— What you have to do —
Copy each line of the records below that mentions the word "directorio".

— Data for this task —
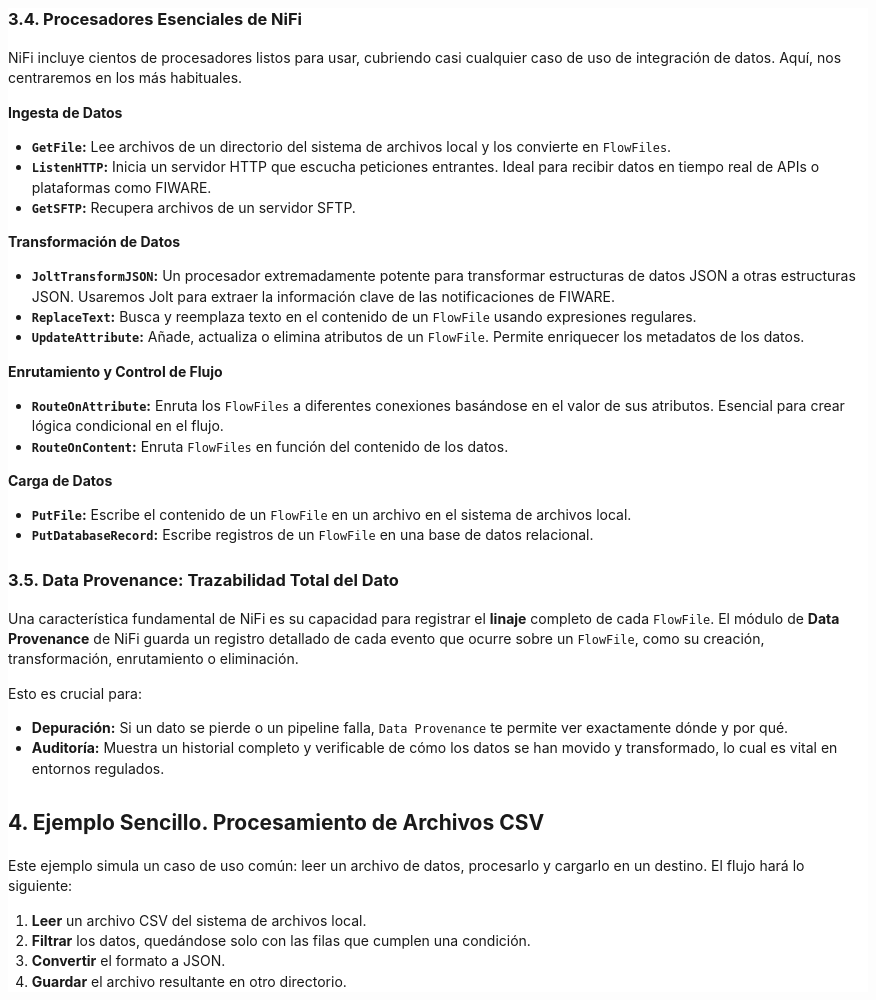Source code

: ### 3.4. Procesadores Esenciales de NiFi

NiFi incluye cientos de procesadores listos para usar, cubriendo casi cualquier caso de uso de integración de datos. Aquí, nos centraremos en los más habituales.

**Ingesta de Datos**

- **`GetFile`:** Lee archivos de un directorio del sistema de archivos local y los convierte en `FlowFiles`.
- **`ListenHTTP`:** Inicia un servidor HTTP que escucha peticiones entrantes. Ideal para recibir datos en tiempo real de APIs o plataformas como FIWARE.
- **`GetSFTP`:** Recupera archivos de un servidor SFTP.

**Transformación de Datos**

- **`JoltTransformJSON`:** Un procesador extremadamente potente para transformar estructuras de datos JSON a otras estructuras JSON. Usaremos Jolt para extraer la información clave de las notificaciones de FIWARE.
- **`ReplaceText`:** Busca y reemplaza texto en el contenido de un `FlowFile` usando expresiones regulares.
- **`UpdateAttribute`:** Añade, actualiza o elimina atributos de un `FlowFile`. Permite enriquecer los metadatos de los datos.

**Enrutamiento y Control de Flujo**

- **`RouteOnAttribute`:** Enruta los `FlowFiles` a diferentes conexiones basándose en el valor de sus atributos. Esencial para crear lógica condicional en el flujo.
- **`RouteOnContent`:** Enruta `FlowFiles` en función del contenido de los datos.

**Carga de Datos**

- **`PutFile`:** Escribe el contenido de un `FlowFile` en un archivo en el sistema de archivos local.
- **`PutDatabaseRecord`:** Escribe registros de un `FlowFile` en una base de datos relacional.


### 3.5. Data Provenance: Trazabilidad Total del Dato

Una característica fundamental de NiFi es su capacidad para registrar el **linaje** completo de cada `FlowFile`. El módulo de **Data Provenance** de NiFi guarda un registro detallado de cada evento que ocurre sobre un `FlowFile`, como su creación, transformación, enrutamiento o eliminación.

Esto es crucial para:

- **Depuración:** Si un dato se pierde o un pipeline falla, `Data Provenance` te permite ver exactamente dónde y por qué.
- **Auditoría:** Muestra un historial completo y verificable de cómo los datos se han movido y transformado, lo cual es vital en entornos regulados.

## 4. Ejemplo Sencillo. Procesamiento de Archivos CSV

Este ejemplo simula un caso de uso común: leer un archivo de datos, procesarlo y cargarlo en un destino. El flujo hará lo siguiente:

1. **Leer** un archivo CSV del sistema de archivos local.
2. **Filtrar** los datos, quedándose solo con las filas que cumplen una condición.
3. **Convertir** el formato a JSON.
4. **Guardar** el archivo resultante en otro directorio.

— Answer for this exercise —
- **`GetFile`:** Lee archivos de un directorio del sistema de archivos local y los convierte en `FlowFiles`.
4. **Guardar** el archivo resultante en otro directorio.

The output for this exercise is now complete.